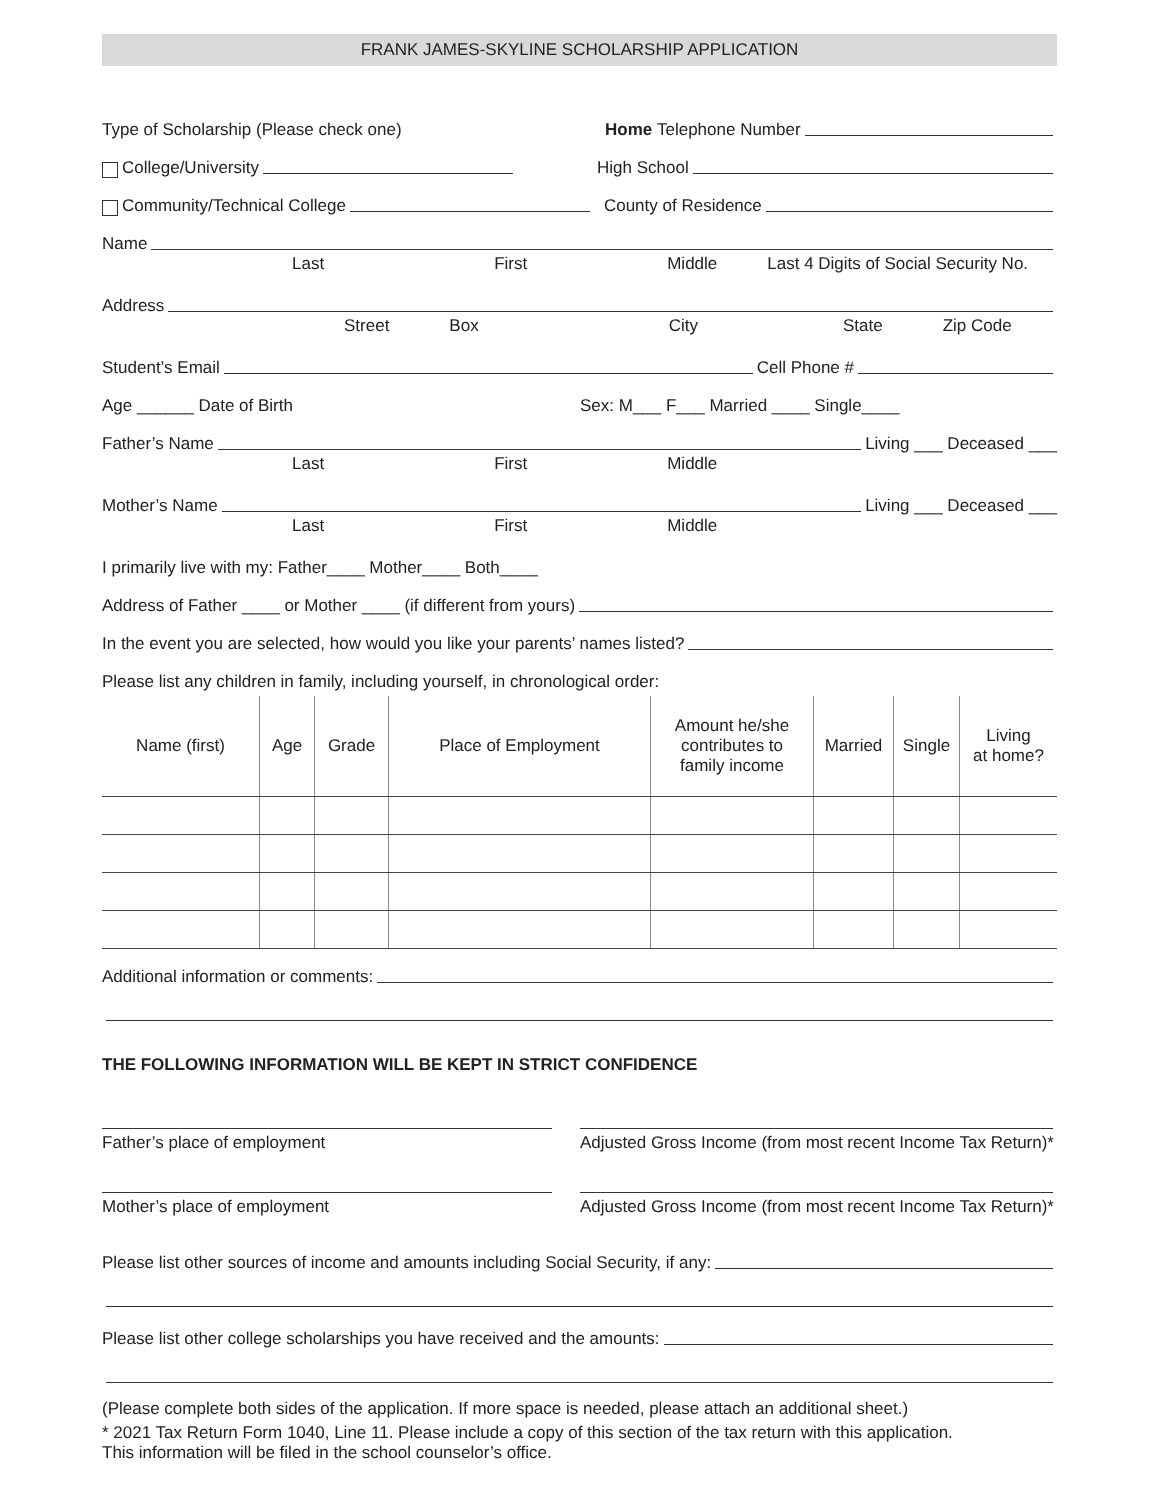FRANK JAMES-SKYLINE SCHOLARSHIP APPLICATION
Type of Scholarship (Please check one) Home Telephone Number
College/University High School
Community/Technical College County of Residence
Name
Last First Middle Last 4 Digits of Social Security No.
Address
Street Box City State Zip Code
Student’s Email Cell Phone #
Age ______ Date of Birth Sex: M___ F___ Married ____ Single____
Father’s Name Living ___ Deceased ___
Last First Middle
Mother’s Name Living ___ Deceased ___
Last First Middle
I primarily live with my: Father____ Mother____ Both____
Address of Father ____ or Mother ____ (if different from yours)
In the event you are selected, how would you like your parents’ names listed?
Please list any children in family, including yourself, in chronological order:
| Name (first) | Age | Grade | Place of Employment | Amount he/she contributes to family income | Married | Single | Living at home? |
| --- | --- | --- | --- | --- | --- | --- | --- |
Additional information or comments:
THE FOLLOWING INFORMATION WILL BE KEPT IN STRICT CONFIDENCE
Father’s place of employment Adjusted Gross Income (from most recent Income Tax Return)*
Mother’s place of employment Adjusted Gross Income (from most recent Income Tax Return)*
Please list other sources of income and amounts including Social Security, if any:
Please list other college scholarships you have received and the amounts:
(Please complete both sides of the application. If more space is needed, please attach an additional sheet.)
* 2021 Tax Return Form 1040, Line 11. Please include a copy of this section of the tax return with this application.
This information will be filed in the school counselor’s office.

■ ■ ■ ■ ■ ■ ■

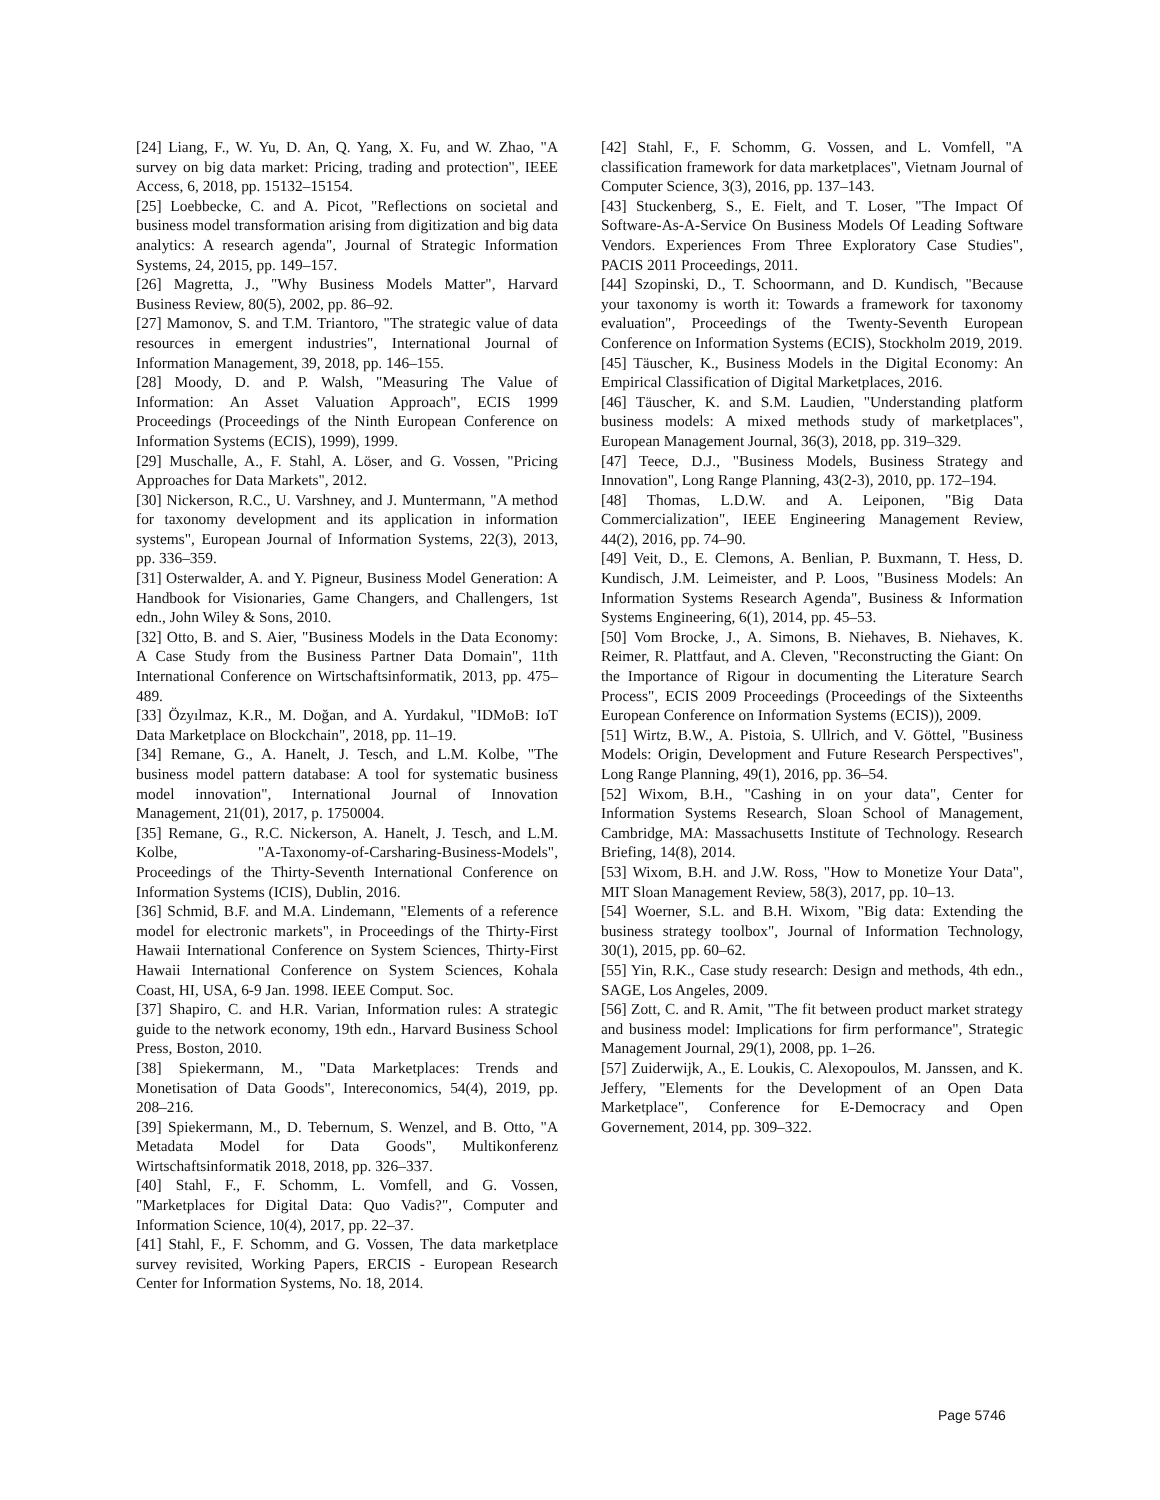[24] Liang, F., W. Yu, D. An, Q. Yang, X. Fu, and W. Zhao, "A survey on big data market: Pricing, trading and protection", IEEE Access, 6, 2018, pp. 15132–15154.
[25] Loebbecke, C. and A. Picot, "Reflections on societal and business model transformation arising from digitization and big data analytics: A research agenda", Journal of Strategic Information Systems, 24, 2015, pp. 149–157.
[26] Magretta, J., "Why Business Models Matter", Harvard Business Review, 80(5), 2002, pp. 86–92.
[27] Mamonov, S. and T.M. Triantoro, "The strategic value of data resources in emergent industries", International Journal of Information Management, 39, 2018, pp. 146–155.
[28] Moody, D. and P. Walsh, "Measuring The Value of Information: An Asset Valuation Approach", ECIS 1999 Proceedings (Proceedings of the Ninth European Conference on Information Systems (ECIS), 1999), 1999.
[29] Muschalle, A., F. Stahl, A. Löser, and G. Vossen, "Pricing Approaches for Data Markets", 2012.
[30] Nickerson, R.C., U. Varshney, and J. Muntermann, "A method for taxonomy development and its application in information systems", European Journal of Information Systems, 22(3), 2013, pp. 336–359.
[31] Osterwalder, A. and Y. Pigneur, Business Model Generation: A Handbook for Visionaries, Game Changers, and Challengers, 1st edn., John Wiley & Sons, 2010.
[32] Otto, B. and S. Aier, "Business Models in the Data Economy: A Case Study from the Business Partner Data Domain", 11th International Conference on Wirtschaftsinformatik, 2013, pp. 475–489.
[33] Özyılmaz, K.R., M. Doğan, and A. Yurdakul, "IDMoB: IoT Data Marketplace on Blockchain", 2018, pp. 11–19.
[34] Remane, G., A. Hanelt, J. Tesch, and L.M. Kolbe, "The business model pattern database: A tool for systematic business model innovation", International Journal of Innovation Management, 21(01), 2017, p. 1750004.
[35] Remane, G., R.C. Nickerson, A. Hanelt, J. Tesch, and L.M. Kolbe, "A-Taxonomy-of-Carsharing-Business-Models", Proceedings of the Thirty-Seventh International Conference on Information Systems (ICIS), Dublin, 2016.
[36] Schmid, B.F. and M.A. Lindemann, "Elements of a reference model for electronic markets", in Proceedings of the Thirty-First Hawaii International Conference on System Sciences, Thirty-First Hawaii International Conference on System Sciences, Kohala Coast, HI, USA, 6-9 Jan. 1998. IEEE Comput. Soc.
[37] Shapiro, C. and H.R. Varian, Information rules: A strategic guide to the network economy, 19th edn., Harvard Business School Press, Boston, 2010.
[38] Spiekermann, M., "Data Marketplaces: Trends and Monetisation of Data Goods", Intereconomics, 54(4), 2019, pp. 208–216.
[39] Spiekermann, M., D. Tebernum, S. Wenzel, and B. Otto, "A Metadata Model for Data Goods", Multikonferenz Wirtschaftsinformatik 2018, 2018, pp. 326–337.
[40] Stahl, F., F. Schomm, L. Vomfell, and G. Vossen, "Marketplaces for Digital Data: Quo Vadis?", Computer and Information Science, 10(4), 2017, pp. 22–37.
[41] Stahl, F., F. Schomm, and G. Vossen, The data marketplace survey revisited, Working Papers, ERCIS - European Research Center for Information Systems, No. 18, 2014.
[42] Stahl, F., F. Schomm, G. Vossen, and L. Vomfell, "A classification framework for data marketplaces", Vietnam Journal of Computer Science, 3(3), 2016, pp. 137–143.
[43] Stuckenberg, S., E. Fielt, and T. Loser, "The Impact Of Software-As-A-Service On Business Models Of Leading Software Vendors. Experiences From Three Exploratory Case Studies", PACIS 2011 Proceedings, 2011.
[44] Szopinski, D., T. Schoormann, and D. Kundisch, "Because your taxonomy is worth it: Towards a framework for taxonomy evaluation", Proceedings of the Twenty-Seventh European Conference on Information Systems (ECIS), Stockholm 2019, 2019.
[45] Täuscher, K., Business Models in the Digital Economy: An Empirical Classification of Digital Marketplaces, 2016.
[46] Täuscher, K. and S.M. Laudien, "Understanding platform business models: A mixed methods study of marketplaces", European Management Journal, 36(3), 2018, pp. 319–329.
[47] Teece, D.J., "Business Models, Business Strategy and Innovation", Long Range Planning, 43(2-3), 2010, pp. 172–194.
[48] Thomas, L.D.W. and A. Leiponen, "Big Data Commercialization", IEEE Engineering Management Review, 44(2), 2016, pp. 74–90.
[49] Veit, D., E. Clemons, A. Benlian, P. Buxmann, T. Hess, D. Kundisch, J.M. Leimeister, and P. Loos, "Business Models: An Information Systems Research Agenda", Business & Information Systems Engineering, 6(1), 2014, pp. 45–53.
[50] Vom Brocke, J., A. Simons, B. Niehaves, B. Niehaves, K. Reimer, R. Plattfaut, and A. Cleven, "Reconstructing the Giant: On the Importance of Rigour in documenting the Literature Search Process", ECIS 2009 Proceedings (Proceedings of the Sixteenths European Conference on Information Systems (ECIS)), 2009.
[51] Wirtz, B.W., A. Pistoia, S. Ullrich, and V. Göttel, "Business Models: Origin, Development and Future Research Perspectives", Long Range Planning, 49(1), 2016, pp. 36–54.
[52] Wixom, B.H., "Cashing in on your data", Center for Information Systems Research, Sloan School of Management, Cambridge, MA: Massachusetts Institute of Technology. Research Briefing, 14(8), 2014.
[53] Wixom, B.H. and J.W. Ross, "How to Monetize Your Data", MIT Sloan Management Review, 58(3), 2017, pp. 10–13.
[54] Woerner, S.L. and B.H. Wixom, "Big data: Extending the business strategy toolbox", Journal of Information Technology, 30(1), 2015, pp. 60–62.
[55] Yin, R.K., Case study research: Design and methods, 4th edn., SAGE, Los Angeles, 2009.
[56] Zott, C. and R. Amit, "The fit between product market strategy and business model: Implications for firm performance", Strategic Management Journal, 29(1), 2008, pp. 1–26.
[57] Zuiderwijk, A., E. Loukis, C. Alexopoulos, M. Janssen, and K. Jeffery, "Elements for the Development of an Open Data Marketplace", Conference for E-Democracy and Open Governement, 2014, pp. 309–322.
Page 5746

■ ■ ■ ■ ■ ■ ■

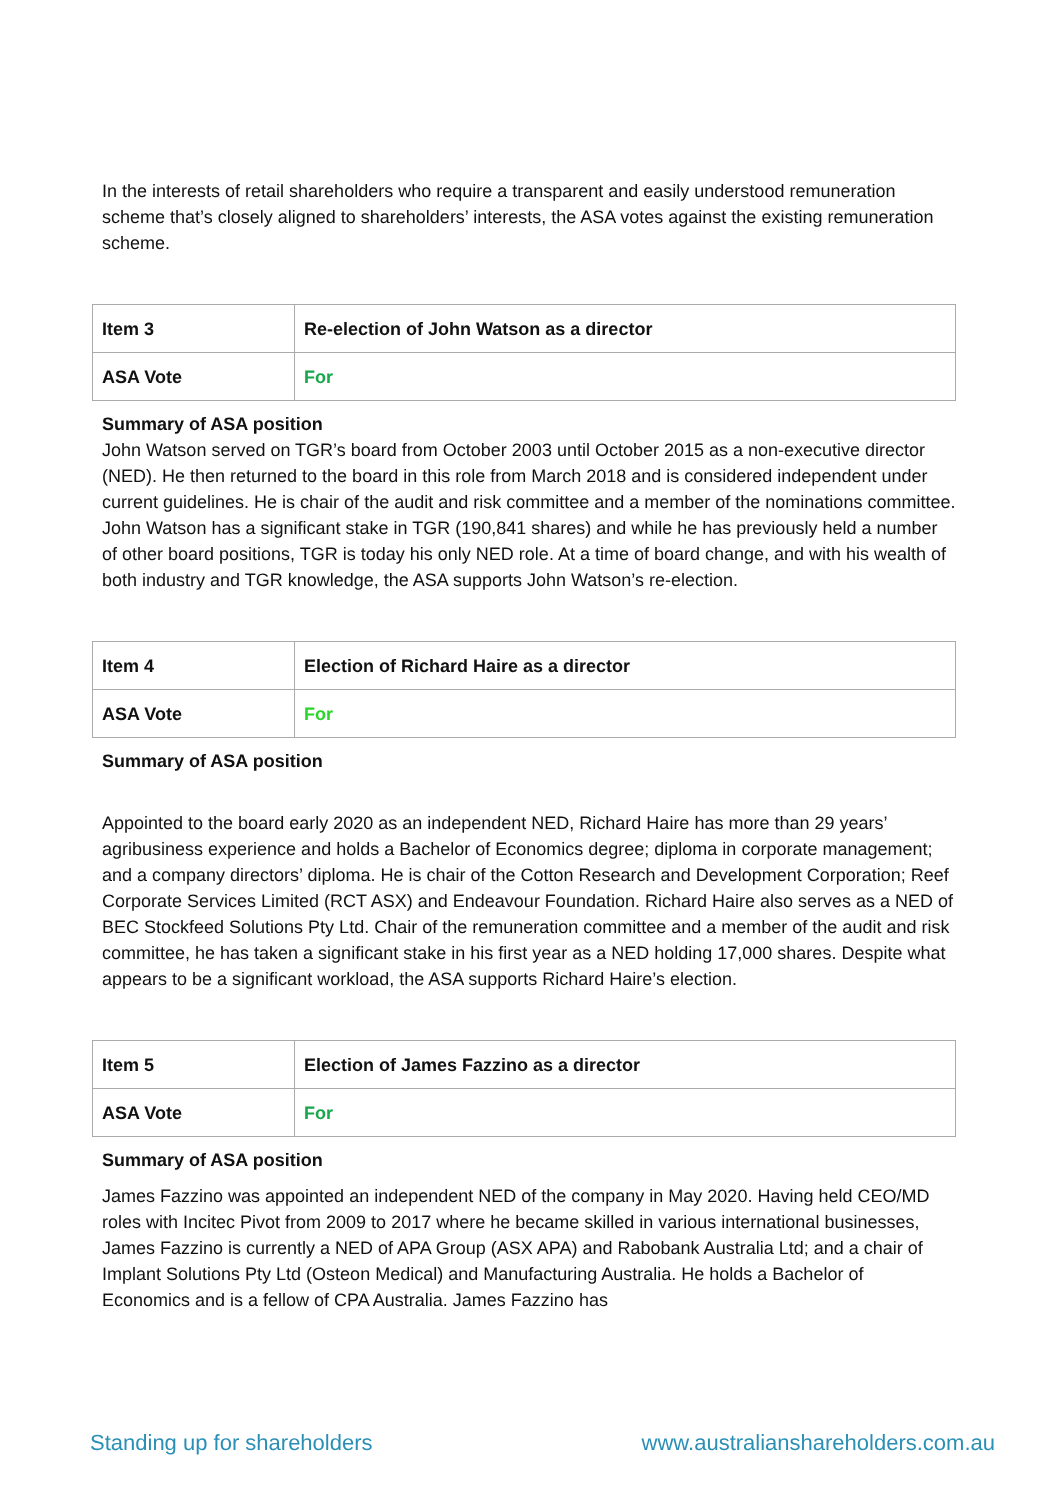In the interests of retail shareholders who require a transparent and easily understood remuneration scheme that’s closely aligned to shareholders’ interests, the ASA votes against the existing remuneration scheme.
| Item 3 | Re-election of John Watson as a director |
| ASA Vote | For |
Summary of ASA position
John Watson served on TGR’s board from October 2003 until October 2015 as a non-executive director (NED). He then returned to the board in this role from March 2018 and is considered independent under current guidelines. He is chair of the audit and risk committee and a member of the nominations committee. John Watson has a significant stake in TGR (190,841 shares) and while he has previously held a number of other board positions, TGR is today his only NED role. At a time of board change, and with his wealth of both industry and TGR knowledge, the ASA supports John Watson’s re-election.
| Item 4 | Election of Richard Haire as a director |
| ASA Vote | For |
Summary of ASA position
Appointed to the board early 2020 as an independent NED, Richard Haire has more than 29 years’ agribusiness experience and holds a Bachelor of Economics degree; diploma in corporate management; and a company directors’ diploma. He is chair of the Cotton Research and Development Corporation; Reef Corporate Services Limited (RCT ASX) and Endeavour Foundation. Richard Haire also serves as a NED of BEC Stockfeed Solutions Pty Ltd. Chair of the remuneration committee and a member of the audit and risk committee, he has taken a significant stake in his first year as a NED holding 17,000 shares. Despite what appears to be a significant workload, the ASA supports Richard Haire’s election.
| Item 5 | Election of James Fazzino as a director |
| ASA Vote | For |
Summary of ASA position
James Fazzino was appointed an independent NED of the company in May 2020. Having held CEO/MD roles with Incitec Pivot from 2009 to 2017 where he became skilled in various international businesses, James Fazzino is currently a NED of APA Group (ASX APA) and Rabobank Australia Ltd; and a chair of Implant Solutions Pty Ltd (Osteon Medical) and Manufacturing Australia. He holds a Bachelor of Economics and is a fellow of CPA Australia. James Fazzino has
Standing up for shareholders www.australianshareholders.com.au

■ ■ ■ ■ ■ ■ ■

## ACTIVITY
How many of the lines in the listing hold "Schomm"? Only the number should be given.

## SOLUTION FOR THIS TASK
3